According to ProPublica, Evidence Action's annual expenses grew from less than $200,000 in 2013 to $22.4 million in 2021.[56] In 2022, their expenses reached $32.5 million, with total revenues exceeding $127 million.[11]

Cari Tuna, co-founder of Open Philanthropy and Good Ventures

Evidence Action has been supported by many prominent organizations in the effective altruism movement. As of 2023, the charity has received over 20 distinct grants from Good Ventures,[57] an American philanthropic organization founded by Cari Tuna and Dustin Moskovitz that distributes funds in line with recommendations from Open Philanthropy.[58] Good Ventures made its largest grants in 2022, when $48.8 million was committed to Evidence Action's Dispensers for Safe Water program and an additional $14 million was earmarked for the charity's Accelerator scheme.[57]

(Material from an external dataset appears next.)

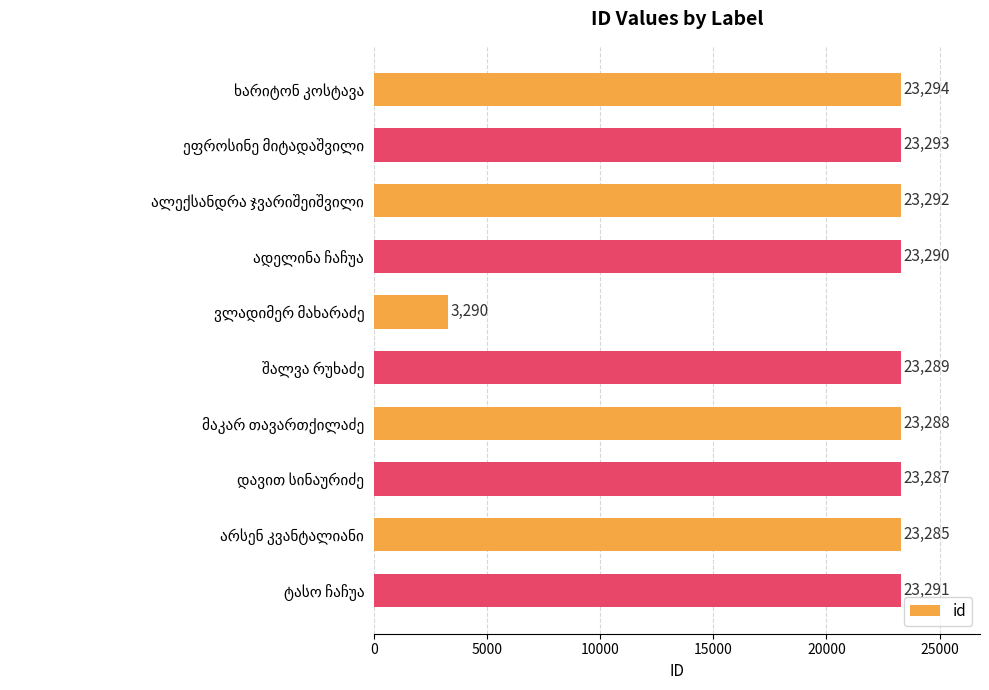

What is the average value?

21290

Logo of GiveWell, an American cause prioritization charity

Evidence Action has also received 35 distinct grants from GiveWell,[59] an American cause prioritization charity.[60] The largest of these was distributed in 2022, when $64.7 million was committed to Evidence Action's Dispensers for Safe Water program.[59] Between 2017 and 2018, GiveWell also committed over $29 million to the Deworm the World Initiative.[59]

In 2023, Evidence Action received a $1.27 million grant from the Weiss Asset Management Foundation to support the pilot of a water treatment program in India.[61] Evidence Action has also received support from the United States Agency for International Development's Development Innovation Ventures scheme,[62] and from the Astellas Global Health Foundation.[63]